I think that JAX has opened up a bunch of interesting questions regarding the programming model and interaction with the compiler, which traditional compilers (except in lisp/etc.) don’t bring in. Things like grad/vmap/etc. are really user-controlled compiler transformations, and so naturally live closer to the frontend (or require very careful layering). I don’t have full visibility into this, but I have some intuition that distribution (data-parallel and pipeline) are similar things that intersect with the user programming model, and so the layering has to be carefully considered to really understand what precisely is the information that the frontend has to tunnel down to which layer.

Also, practically speaking, not all frontends necessarily have MLIR as a dependency. Maybe they should, but there are valid reasons not to.
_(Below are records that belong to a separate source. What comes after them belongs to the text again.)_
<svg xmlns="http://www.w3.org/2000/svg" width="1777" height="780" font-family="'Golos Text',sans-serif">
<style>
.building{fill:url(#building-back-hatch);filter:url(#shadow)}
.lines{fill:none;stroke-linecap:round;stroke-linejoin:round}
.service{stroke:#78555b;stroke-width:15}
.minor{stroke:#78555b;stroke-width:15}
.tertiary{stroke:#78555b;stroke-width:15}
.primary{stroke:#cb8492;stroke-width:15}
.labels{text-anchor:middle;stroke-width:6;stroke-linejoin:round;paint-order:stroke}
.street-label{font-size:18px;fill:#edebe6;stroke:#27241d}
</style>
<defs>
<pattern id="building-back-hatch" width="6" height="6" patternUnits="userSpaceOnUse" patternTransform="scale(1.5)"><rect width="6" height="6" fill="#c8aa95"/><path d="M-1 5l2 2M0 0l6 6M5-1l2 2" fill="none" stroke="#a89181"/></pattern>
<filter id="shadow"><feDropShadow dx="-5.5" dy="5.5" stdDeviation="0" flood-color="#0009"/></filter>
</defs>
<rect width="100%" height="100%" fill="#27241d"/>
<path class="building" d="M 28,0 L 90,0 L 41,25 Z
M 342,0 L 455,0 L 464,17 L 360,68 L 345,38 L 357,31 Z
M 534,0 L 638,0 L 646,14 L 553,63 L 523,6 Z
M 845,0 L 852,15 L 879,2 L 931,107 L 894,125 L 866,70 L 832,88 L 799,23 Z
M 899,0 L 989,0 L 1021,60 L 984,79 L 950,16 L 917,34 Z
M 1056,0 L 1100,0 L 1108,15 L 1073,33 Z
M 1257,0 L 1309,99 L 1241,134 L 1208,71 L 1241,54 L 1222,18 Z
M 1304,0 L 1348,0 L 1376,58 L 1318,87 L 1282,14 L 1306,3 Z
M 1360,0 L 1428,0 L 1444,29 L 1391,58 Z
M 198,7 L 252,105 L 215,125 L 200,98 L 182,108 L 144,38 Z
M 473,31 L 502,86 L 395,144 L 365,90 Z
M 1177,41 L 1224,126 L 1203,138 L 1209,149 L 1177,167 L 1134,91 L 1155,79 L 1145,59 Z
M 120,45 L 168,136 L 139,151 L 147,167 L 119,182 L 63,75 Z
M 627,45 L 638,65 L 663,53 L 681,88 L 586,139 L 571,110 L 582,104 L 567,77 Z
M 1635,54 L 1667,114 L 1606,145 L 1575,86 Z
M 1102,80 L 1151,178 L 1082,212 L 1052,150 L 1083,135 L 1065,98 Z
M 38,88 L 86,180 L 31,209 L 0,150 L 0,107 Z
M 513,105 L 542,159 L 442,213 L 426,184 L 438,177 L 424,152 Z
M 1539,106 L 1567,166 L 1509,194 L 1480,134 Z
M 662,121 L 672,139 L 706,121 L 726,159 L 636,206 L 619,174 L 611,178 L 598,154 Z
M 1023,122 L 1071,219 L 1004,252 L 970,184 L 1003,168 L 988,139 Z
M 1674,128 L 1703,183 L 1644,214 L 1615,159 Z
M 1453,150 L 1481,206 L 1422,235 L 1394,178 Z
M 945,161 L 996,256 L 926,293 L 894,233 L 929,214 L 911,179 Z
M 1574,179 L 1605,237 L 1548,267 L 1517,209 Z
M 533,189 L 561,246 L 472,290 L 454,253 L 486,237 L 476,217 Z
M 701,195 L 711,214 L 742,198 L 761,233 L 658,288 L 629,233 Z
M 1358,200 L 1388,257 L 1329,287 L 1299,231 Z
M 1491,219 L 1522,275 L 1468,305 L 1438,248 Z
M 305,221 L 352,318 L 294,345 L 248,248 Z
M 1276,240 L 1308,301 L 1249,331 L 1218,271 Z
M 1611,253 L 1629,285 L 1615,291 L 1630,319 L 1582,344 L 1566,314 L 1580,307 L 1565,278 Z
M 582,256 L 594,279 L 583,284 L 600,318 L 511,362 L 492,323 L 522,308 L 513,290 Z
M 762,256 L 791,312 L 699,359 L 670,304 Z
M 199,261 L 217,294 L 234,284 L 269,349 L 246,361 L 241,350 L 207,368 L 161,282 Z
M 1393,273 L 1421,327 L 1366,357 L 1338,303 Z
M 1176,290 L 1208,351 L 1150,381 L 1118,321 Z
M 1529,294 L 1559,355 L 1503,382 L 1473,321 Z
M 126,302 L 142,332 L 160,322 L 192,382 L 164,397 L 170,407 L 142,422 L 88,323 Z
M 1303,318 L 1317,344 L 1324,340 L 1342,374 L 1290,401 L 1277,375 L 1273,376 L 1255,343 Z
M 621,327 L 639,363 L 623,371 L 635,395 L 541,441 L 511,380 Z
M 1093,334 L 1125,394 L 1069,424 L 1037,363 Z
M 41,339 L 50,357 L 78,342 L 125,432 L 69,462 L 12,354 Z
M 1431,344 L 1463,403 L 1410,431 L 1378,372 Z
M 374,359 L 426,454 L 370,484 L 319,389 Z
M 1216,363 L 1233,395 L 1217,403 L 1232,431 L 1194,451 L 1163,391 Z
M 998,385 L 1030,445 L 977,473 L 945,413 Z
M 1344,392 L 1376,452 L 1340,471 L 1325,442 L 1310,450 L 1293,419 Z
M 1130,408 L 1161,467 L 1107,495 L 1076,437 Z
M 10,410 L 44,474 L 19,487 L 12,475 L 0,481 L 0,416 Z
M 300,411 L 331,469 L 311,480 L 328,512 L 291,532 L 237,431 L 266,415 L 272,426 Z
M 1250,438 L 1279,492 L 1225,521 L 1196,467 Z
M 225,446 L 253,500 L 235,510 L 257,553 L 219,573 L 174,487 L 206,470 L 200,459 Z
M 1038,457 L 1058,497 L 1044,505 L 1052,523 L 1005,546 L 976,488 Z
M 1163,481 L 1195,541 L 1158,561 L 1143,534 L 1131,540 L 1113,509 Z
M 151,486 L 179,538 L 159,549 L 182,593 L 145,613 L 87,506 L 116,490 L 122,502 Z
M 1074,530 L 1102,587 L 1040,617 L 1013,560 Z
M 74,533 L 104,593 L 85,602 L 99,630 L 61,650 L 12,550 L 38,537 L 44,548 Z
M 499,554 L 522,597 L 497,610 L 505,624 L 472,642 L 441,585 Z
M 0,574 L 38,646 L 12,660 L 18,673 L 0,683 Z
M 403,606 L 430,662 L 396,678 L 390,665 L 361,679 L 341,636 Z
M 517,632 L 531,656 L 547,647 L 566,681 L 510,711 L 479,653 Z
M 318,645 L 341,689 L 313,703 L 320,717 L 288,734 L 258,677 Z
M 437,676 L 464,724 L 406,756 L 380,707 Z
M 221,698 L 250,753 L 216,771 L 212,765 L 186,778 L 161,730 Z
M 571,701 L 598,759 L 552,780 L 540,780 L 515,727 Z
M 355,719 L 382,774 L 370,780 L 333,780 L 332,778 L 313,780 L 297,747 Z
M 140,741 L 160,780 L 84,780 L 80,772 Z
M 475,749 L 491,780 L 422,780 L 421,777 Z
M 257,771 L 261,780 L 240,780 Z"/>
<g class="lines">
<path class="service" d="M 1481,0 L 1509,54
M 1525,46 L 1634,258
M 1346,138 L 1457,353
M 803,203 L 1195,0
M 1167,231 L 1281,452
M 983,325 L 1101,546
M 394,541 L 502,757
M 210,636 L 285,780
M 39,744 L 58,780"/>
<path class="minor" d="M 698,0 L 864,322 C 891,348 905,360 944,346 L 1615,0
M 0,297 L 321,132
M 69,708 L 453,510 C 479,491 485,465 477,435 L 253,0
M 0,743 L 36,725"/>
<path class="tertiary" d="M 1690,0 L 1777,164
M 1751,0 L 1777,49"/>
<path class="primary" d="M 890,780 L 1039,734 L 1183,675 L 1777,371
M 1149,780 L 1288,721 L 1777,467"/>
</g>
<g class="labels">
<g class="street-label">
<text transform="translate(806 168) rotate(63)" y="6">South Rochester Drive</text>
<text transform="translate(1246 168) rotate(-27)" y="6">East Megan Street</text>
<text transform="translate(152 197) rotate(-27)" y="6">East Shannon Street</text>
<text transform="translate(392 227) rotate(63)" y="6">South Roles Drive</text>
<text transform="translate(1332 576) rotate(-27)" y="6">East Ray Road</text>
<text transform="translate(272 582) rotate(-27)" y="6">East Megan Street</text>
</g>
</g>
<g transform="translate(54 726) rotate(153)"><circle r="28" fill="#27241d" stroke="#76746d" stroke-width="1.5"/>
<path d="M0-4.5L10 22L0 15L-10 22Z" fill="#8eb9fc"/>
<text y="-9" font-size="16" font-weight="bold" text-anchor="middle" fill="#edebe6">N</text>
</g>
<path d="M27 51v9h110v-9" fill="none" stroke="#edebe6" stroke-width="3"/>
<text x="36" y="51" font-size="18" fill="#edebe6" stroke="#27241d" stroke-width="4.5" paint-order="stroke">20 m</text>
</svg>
We definitely need a reduction somewhere, because many transformations, including grad/vmap but also SPMD/etc., essentially require writing O(#ops) transfer functions. Because grad is more framework/frontend aligned, I think there is some argument to move the reduction op set towards the frontend (and PyTorch is in fact moving this way, JAX is already there). This then leaves a pretty large space in the stack to put all the other transformations. It would be useful if an expert could explain about JAX and how it separate responsibility for this (grad, vmap, spmd, pipeline parallelism distributed, data-parallel distributed) between itself and XLA.

@jekbradbury perhaps?

The direction that Torch-MLIR is collaborating with PyTorch on has the framework give us graphs with value semantics for those islands where the framework wants to commit to a more comprehensive compilation stack (TorchDynamo is an example where such “what goes in the graph the backend compiler sees” decisions happen). I don’t see a super great compilation story possible with strided tensors – it is too constraining for any significant compilation work to happen; at best (and even then I would ignore it and recover later) it is more of an “inline hint”.